One of the major selling points for smallsats has been the ability to affordably fly constellations of dozens or even hundreds of such spacecraft, providing global coverage with frequent revisits not possible with larger spacecraft. It’s the approach companies like Planet and Spire have followed with their commercial constellations for Earth imagery and weather data.
At an Aug. 19 SmallSat Alliance webinar meeting, Karen St. Germain, who took over as director of NASA’s Earth science division in June, endorsed the concept of a “hybrid space architecture” that makes greater use of smallsats in conjunction with traditional larger satellites. “Many observations we can make with smaller constellations,” she said. “We can be more agile. We can infuse technology more often.”
However, she stressed the challenges NASA faced with using smallsats for Earth science missions. One key issue is the quality of the data. “Every pixel value counts,” she said. “It’s a very precise and accurate measurement because, in many cases, we’re looking for small changes.”
That’s accomplished for larger spacecraft with rigorous calibration efforts. “If we talk about a fleet of a dozen smaller payloads flying on smaller spacecraft, the challenge we have is that those historical techniques don’t scale particularly well,” she said. The problem is compounded by the approach of frequently launching new smallsats with updated technologies, which then need to be calibrated to ensure consistency with data from older missions. “It requires some really careful attention.”

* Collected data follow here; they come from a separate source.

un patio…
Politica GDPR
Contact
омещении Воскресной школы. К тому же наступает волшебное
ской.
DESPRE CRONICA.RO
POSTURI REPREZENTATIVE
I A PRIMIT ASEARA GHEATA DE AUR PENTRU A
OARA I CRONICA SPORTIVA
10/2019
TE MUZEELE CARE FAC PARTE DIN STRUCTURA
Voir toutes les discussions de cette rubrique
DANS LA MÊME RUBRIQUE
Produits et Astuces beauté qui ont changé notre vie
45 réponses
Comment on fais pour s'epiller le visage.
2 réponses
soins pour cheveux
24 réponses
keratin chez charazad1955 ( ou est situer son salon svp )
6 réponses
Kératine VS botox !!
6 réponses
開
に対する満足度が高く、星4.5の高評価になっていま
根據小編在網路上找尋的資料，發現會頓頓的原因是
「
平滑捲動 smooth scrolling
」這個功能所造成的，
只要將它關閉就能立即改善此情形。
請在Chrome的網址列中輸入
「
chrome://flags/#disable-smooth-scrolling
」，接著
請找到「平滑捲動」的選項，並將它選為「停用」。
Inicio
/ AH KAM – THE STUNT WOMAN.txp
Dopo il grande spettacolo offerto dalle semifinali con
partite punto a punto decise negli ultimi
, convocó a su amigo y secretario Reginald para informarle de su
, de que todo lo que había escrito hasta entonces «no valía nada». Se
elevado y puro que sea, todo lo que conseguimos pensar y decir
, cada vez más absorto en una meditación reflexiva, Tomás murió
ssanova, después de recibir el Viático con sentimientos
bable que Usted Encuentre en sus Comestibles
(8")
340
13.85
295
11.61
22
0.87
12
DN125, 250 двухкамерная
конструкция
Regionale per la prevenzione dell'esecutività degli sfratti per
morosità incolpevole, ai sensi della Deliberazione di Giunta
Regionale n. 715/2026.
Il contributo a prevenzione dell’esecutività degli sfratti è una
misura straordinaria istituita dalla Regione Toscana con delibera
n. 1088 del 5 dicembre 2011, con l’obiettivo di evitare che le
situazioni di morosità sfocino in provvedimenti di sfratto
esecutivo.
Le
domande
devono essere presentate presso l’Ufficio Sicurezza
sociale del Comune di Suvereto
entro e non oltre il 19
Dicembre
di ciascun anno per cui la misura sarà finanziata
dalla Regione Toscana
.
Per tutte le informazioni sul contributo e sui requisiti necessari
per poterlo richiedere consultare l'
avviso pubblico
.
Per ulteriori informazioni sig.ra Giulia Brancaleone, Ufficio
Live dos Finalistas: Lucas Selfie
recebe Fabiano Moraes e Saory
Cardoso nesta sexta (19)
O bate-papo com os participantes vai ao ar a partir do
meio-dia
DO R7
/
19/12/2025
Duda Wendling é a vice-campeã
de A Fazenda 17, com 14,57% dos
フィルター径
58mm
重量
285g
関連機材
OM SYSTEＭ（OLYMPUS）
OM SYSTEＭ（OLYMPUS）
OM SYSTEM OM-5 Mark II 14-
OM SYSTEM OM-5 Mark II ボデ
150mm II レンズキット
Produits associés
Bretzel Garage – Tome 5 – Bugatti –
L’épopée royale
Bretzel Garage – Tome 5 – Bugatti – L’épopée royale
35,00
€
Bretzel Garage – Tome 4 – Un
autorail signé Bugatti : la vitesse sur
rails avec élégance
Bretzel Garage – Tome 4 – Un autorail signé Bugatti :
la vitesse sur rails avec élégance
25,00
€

Another issue is working with the broader smallsat industry. “This community doesn’t necessarily go to the forums that we have historically relied on to interface with industry,” St. Germain told the smallsat industry group. Since many smaller missions are competed, there’s a need to help scientists make connections with companies that can offer spacecraft or components for their proposed missions.
Many InVEST missions use cubesat buses or other components provided by companies. Babu said they’ve frequently run into problems with components like memory cards, radios and batteries, and companies are often reticent to share technical details about them, saying they are proprietary.
St. Germain said there will continue to be a role for large Earth science missions, which have the size, power and other capabilities needed to achieve the agency’s science goals. But hybrid architectures that make more use of smallsats open new capabilities. “We can look at the trade space between spatial resolution and temporal resolution,” she said. “It allows us to tailor the architecture solution to the question we’re asking.”
A smallsat mission that helps enable such a hybrid architecture might well be a front-runner for a future Small Satellite Mission of the Year award.